Designing for Surgeons and Nurses: A Faster Path to Usable Prototypes
- Vikas Chowdhry

- Aug 16
- 3 min read
A few months ago, we were in the midst of a redesign of our app. The goal was to develop a flexible design that could accommodate the ever-broadening list of specific predictive models our potential users (trauma surgeons, ortho-trauma surgeons, & critical care nurses) were asking for, while incorporating future-facing GenAI/Agentic functionality.
Our design team used Figma to create prototypes that we then sent to our collaborators across several major health systems to get their feedback and iterate. In parallel, we had our dev team prototype some of those wireframes so we could also show a working prototype and get more detailed, nuanced feedback.
But iterations on working prototypes were not moving at the same velocity as wireframe iterations—they were fast, but not fast enough. That got us thinking: is there a faster way to speed the development of working prototypes for the next rodeo? Could we experiment with some tools? It seemed like a perfect intern project, and we gave it a go. Please read below regarding our experience with that project from Mahedhar—the bright-eyed, always-enthusiastic, and super-smart high school intern whom we were lucky to have working on this project.
Hey, I’m Mahedhar Sunkara! A Rising Junior at Greenhill School in Dallas, Texas. I have been interning at Traumacare.ai for almost 12 months where I help with projects related to user experience and user interface design. TraumaCare.AI is a healthtech startup focused on building AI tools to assist emergency responders during critical decision making moments.
My most recent project involved using Replit’s ‘Replit Agent’ to prototype a new version of our app based on a Figma design created by our UX designer. The goal for the new design was to provide quick access to AI-assisted suggestions that clinical users could use to get insights for their patients across multiple conditions.
Prior to this project I never had ‘formal’ coding experience. I took a couple of classes at school, but I have always leaned into the UI/UX design side.
Before starting my journey, I wanted to educate myself on what ‘prompt engineering’ was. I quickly found a video by Tina Huang named ‘Vibe Coding Fundamentals in 33 minutes’ — this was just the start of the rabbit hole for me. I then discovered a tutorial that was made in joint contribution by DeepLearning.AI and Replit.
Using the knowledge obtained from those sources, I started to experiment with the Replit Agent. This process consisted of ONLY working through the visual aspects of the app prototype. I found it to be a back-and-forth experience. A limitation I noticed was the Agent’s inability to recognize images. Previous to working with the Agent, I had access to a UI/UX design that was made on Figma. My original plan was to screenshot the image and just ask the Agent to replicate the aesthetic. This wouldn’t work because the command prompt could not view the image.

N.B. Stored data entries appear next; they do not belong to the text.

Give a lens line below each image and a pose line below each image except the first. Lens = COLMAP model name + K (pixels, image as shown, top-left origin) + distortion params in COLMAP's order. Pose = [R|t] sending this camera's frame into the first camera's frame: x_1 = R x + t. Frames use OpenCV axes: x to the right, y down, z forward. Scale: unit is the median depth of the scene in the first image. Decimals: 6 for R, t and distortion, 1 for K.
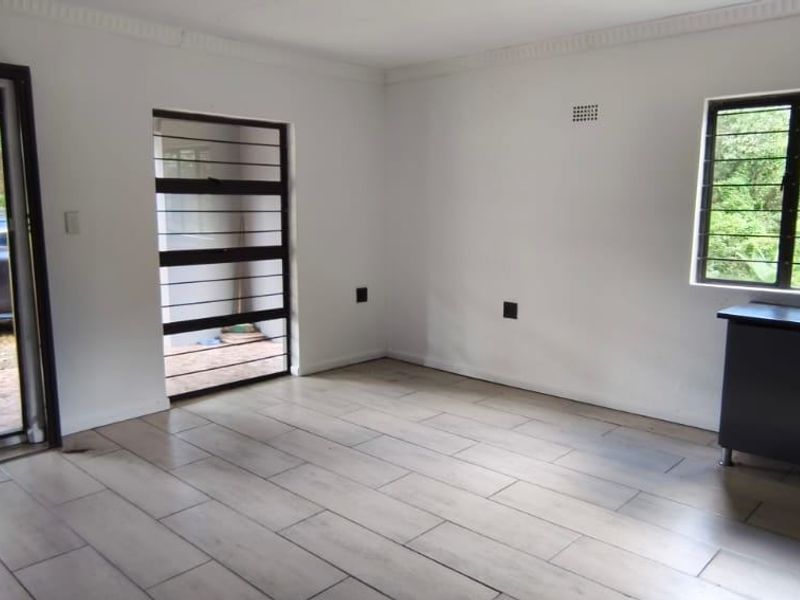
lens RADIAL K [[654.1, 0, 400.4], [0, 654.1, 310.8], [0, 0, 1]] dist [-0.001386, 0.001877]
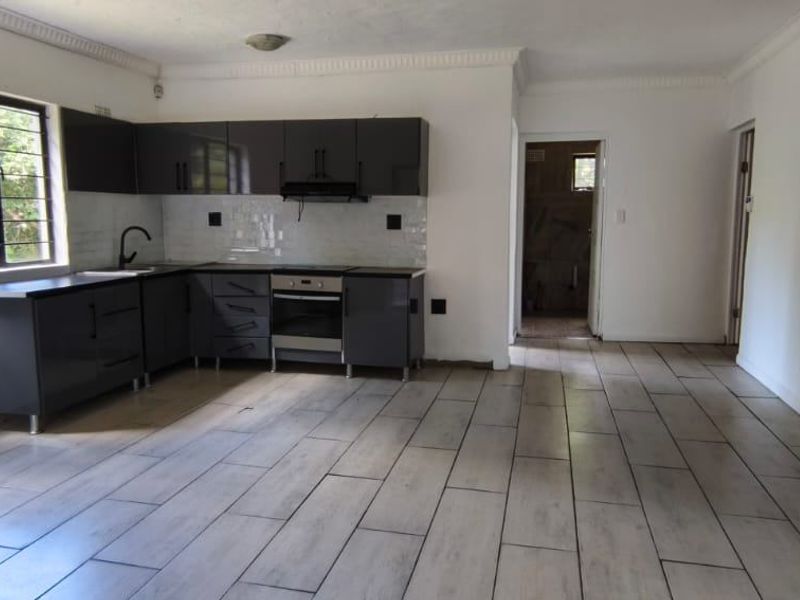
lens RADIAL K [[665.4, 0, 400.0], [0, 665.4, 300.0], [0, 0, 1]] dist [0.018804, -0.001757]
pose [[-0.509226, -0.119565, 0.852287, -0.797248], [0.130644, 0.968087, 0.213868, -0.148603], [-0.850659, 0.220254, -0.477355, 1.087004]]
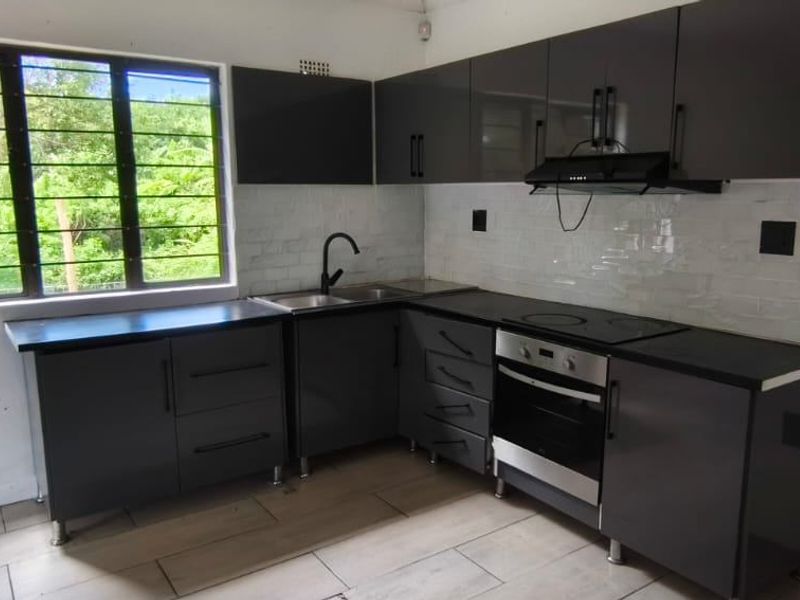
lens RADIAL K [[665.4, 0, 400.0], [0, 665.4, 300.0], [0, 0, 1]] dist [0.018804, -0.001757]
pose [[0.212064, -0.163788, 0.963433, -0.121619], [0.164448, 0.977778, 0.130030, -0.076402], [-0.963320, 0.130860, 0.234286, 0.470731]]
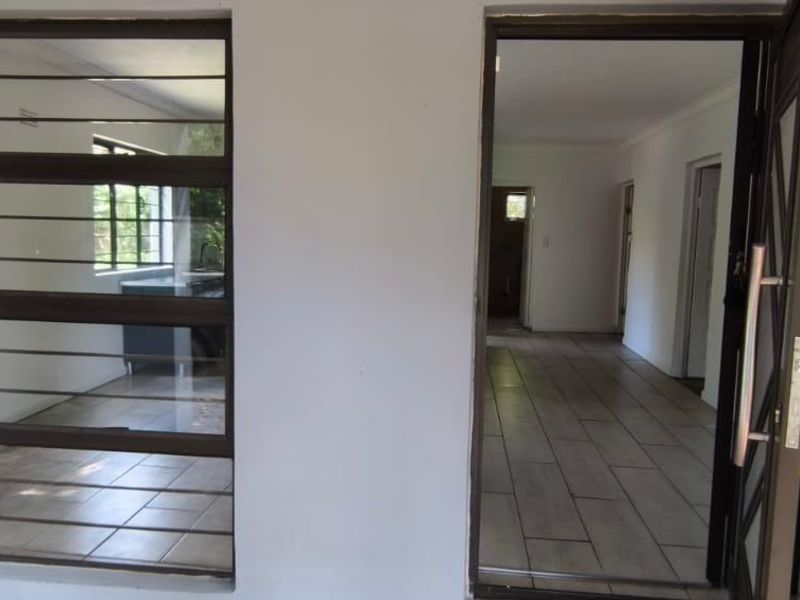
lens RADIAL K [[661.9, 0, 400.0], [0, 661.9, 300.0], [0, 0, 1]] dist [0.029267, 0.002749]
pose [[-0.616282, -0.104107, 0.780614, -1.234035], [0.093375, 0.974572, 0.203692, -0.266053], [-0.781971, 0.198422, -0.590890, 1.698666]]
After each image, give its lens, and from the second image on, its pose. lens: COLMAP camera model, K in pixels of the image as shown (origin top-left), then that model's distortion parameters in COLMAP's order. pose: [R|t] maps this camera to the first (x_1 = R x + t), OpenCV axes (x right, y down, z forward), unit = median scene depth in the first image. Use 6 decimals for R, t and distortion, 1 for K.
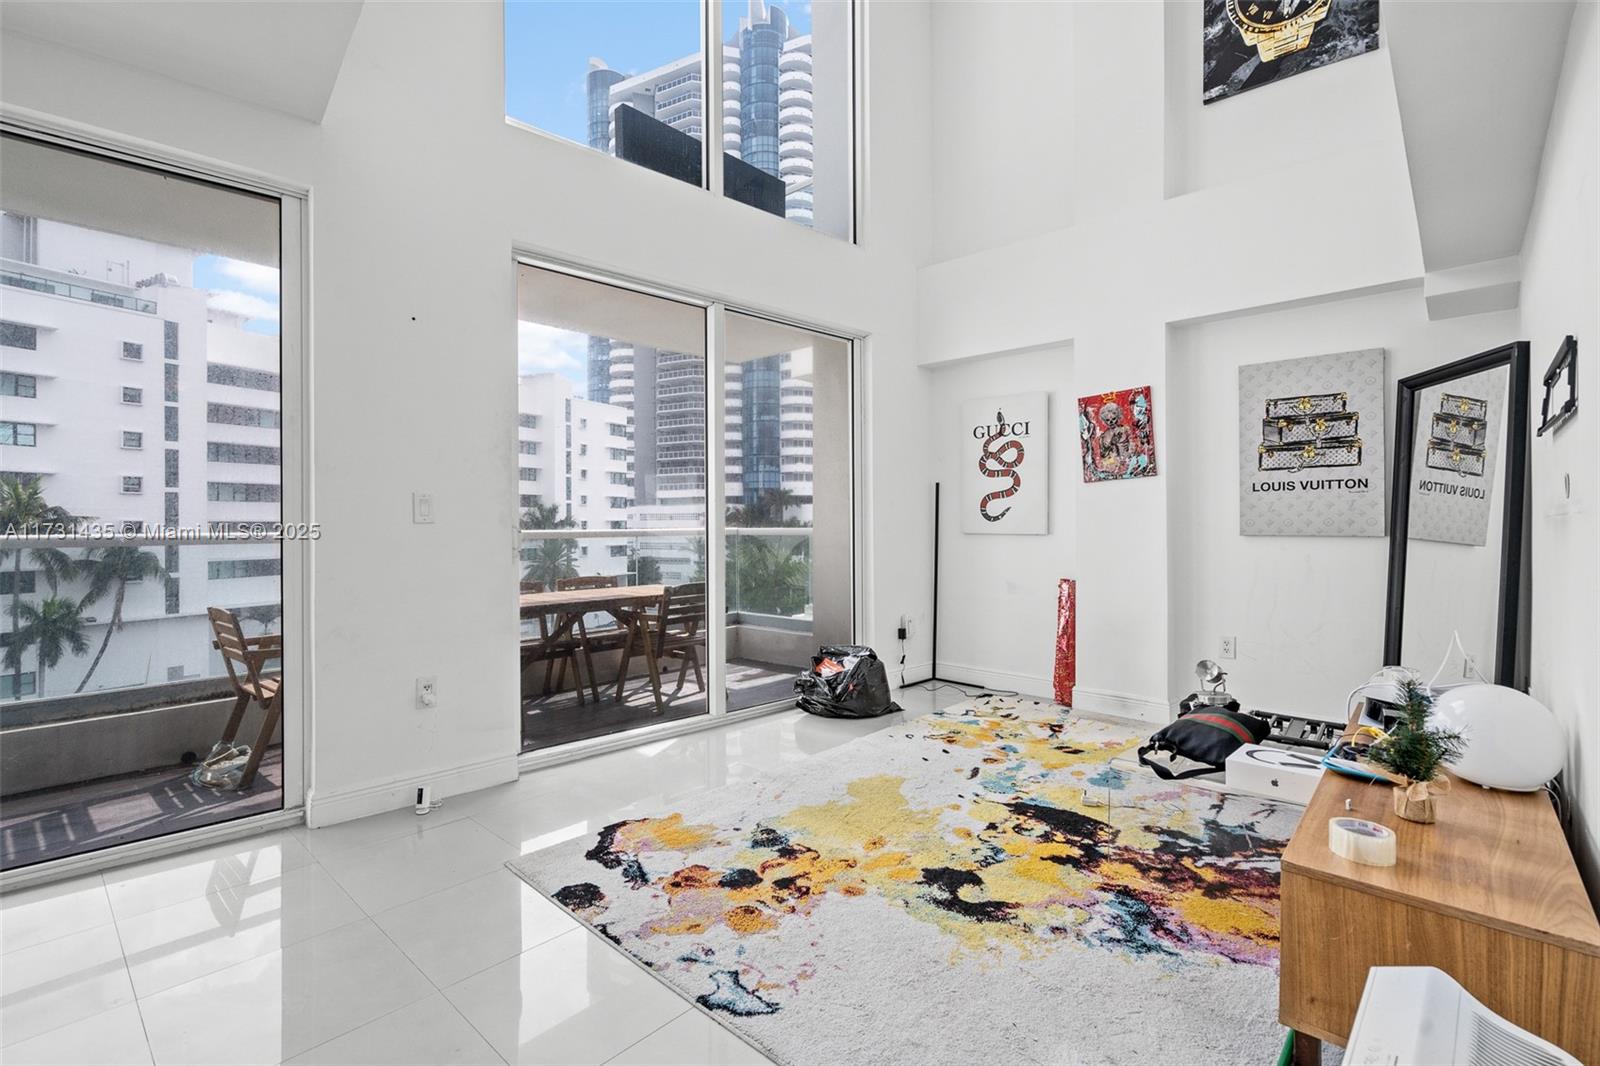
lens RADIAL K [[731.3, 0, 799.4], [0, 731.3, 526.5], [0, 0, 1]] dist [-0.005686, 0.003906]
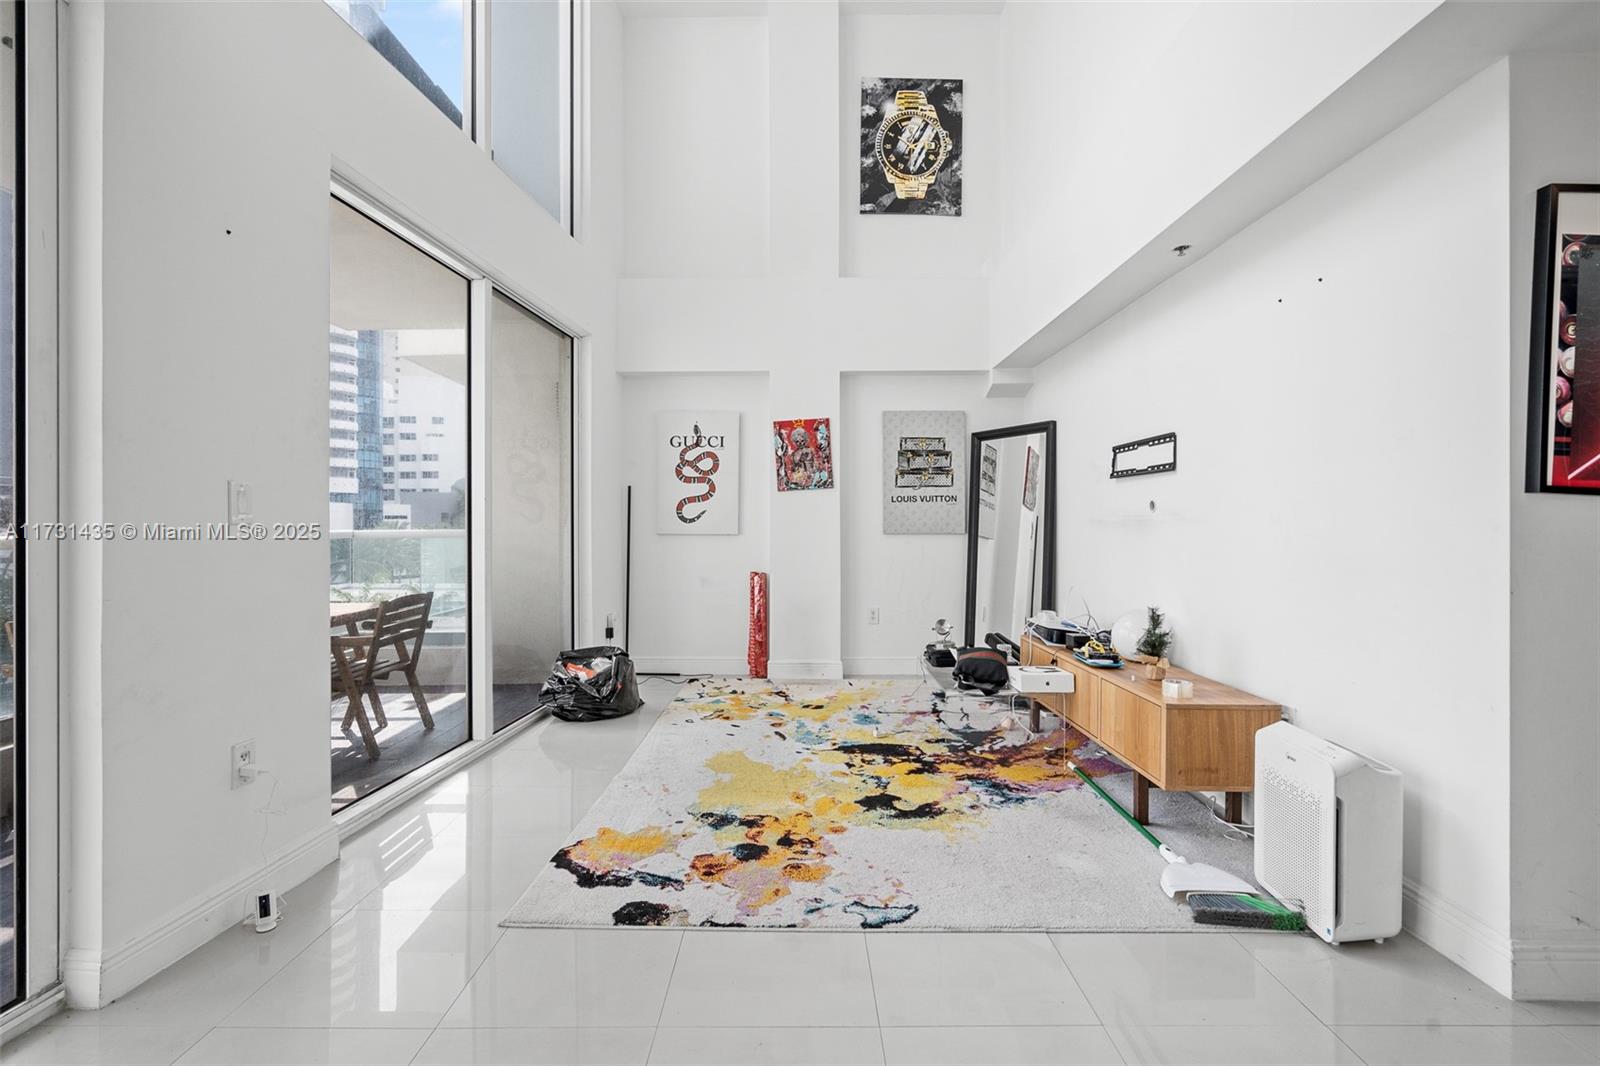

Another gripe I had was related to inconsistent behavior of the agent - there were times where the Agent did exactly what I asked, while others it would get confused.
Specifically, the Agent would label each prototype ‘V[x]’ i.e after the first ever command the version would be labeled V1. This was both a gift and a curse. It would be really useful to refer back to old versions, and revert back to old versions. But, sometimes when I asked the Agent to transfer everything in a certain version except a feature it would bug out and change many things.
After being satisfied with the visuals I moved on to working on the technical aspects of the prototype. This part was much more time-intensive. It was a similar process in which I communicated with the Agent to perform tasks, but there seemed to be a lot more moving parts.
There were many benefits to using the Replit Agent, the biggest was being able to preview and use the prototype after each command. This allowed me to test the app in order to troubleshoot any issues. I was also able to fix visual aspects in this portion as well.
Throughout this experience, I learned about the fundamentals/basics of prompt engineering. Creating a prototype for TraumaCare.AI was a great experience and I can’t wait to progress my skills.
Looking ahead, I want to optimize the effectiveness of Replit’s Agent. To ensure this, I will create a product requirements document (PRD) to have clear goals and use the 4 levels of thinking. These 4 levels - Logical, Analytical, Conceptual, and Procedural - will allow me to communicate with the Agent in a more efficient manner, because every question asked will be to knock out a specific goal. About Me

Hey I’m Mahedhar Sunkara, a rising Junior at Greenhill School in Dallas, Texas. I’m interested in AI, Finance, and Healthcare.